Selected extract:
Net effect? All mainstream browsers had a history of embarrassing bugs in this area - and now ship with a giant, hairy, and frequently-updated lists of real-world "public suffix" domains for which cookies should not be set - as well as an array of checks to exclude non-FQDN, IPs, and pathological DNS notations of all sorts.

8K ought to be enough for for anybody

To make denial-of-service attacks a bit harder, it is well-understood that most web servers limit the size of a request they are willing to process; these limits are very modest - for example, Apache rejects request headers over 8 kB, while IIS draws the line at 16 kB. This is perfectly fine under normal operating conditions - but can be easily exceeded when the browser is attempting to construct a request with a lot of previously set cookies attached.

The specification neglected this possibility, offered no warning to implementators, and proposed no discovery and resolution algorithm. In fact, it mandated minimal jar size requirements well in excess of the limits enforced by HTTP servers:

"In general, user agents' cookie support should have no fixed limits. They should strive to store as many frequently-used cookies as possible. Furthermore, general-use user agents should provide each of the following minimum capabilities [...]:

* at least 300 cookies
* at least 4096 bytes per cookie (as measured by the size of the characters that comprise the cookie non-terminal in the syntax description of the Set-Cookie header)
* at least 20 cookies per unique host or domain name"

As should be apparent, the suggested minimum - 20 cookies of 4096 bytes each - allows HTTP request headers to balloon up to the 80 kB boundary.

Does this matter from the security perspective? At first sight, no - but this is only until you realize that there are quite a few popular sites that rely on user-name.example.com content compartmentalization; and that any malicious user can set top-level cookies to prevent the visitor from ever being able to access any *.example.com site again.

The only recourse domain owners have in this case is to request their site to be added to the aforementioned public suffix list; there are quite a few entries along these lines there already, including operaunite.com or appspot.com - but this approach obviously does not scale particularly well. The list is also not supported by all existing browsers, and not mandated in any way for new implementations.

"Oh, please. Nobody is actually going to depend on them."

In the RFC 2109 paragraph cited earlier, the specification pragmatically acknowledged that implementations will be forced to limit cookie jar sizes - and then, confusingly demanded that no fixed limits are put in place, yet specified minimum limits that should be obeyed by implementators.

What proved to be missing is any advice on a robust jar pruning algorithm, or even a brief discussion of the security considerations associated with this process; any implementation that enforces the recommended minimums - 300 cookies globally, 20 cookies per unique host name - is clearly vulnerable to a trivial denial-of-service attack: the attacker may use wildcard DNS entries (a.example.com, b.example.com, ...), or even just a couple of throw-away domains, to exhaust the global limit, and have all sensitive cookies purged - kicking the user out of any web applications he is currently logged into. Whoops.

It is worth noting that given proper warning, browser vendors would not find it significantly more complicated to structure the limits differently, enforce them on functional domain level, or implement pruning strategies other than FIFO (e.g., taking cookie use counters into account). Convincing them to make these changes now is more difficult.

Stored items:
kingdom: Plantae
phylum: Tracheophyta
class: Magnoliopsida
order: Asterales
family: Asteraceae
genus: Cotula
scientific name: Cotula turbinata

* * *

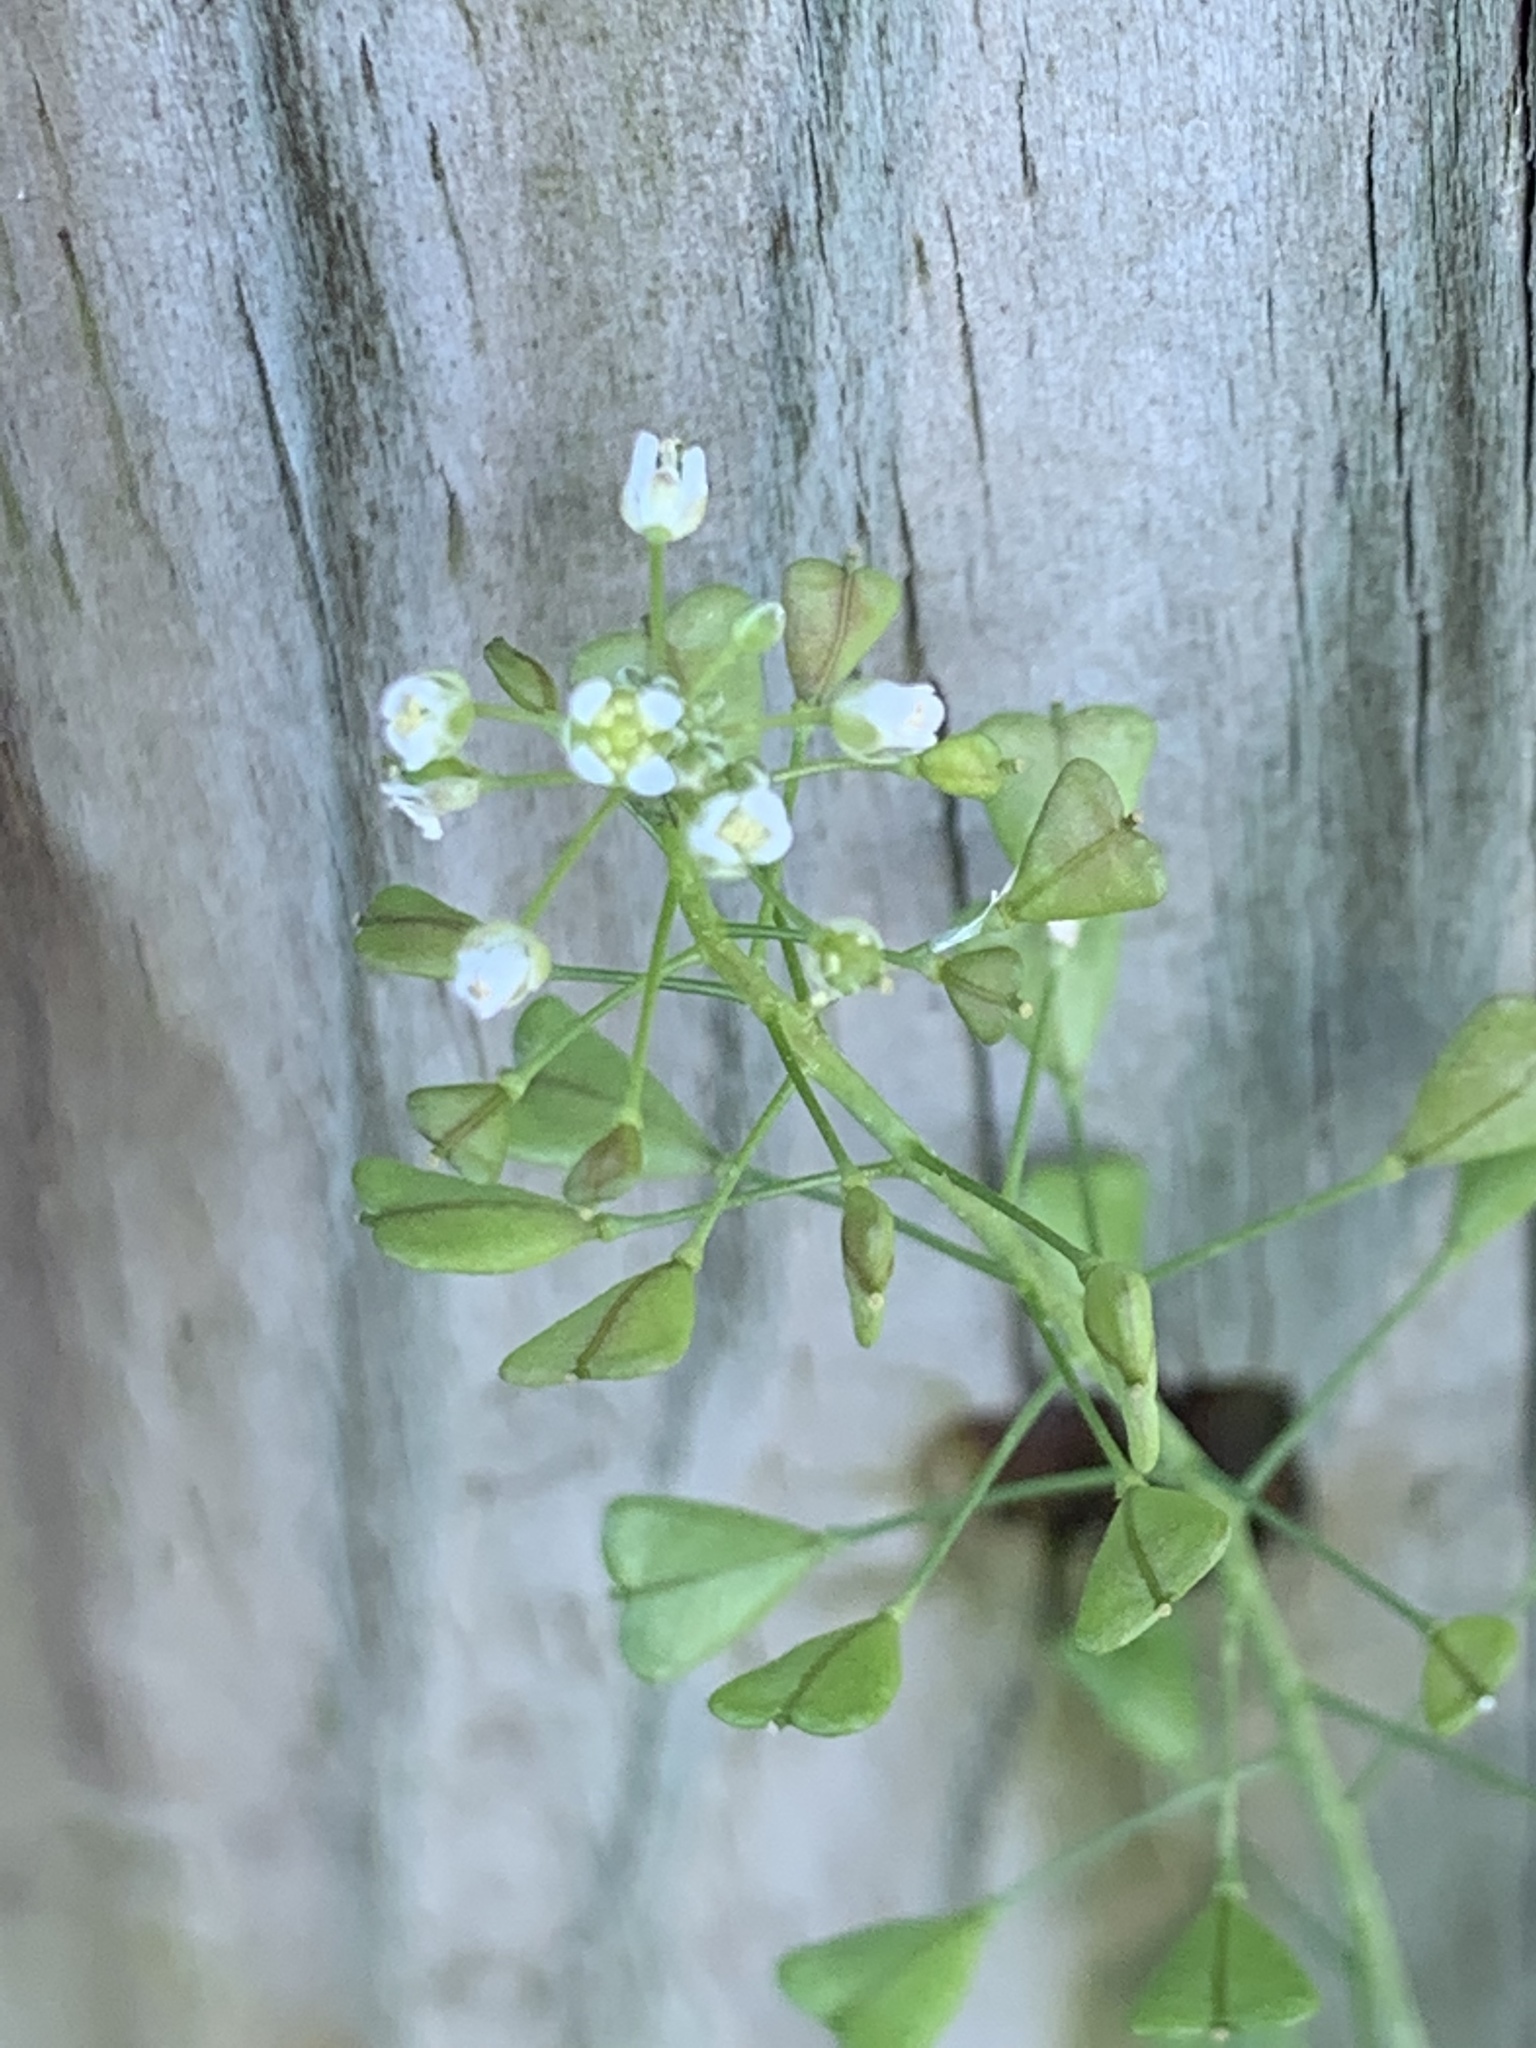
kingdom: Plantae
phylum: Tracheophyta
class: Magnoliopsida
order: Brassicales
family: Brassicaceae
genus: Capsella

Written task: In the text on cookie limits, rewrite the paragraph beginning "To make denial-of-service attacks a bit harder" more concisely, keeping its main facts. The records are not required for the task.

Completed task: To hinder denial-of-service attacks, most web servers cap the size of requests they will process: Apache rejects request headers over 8 kB, and IIS rejects those over 16 kB. These modest limits are fine in normal operation but can easily be exceeded when a browser builds a request carrying many previously set cookies.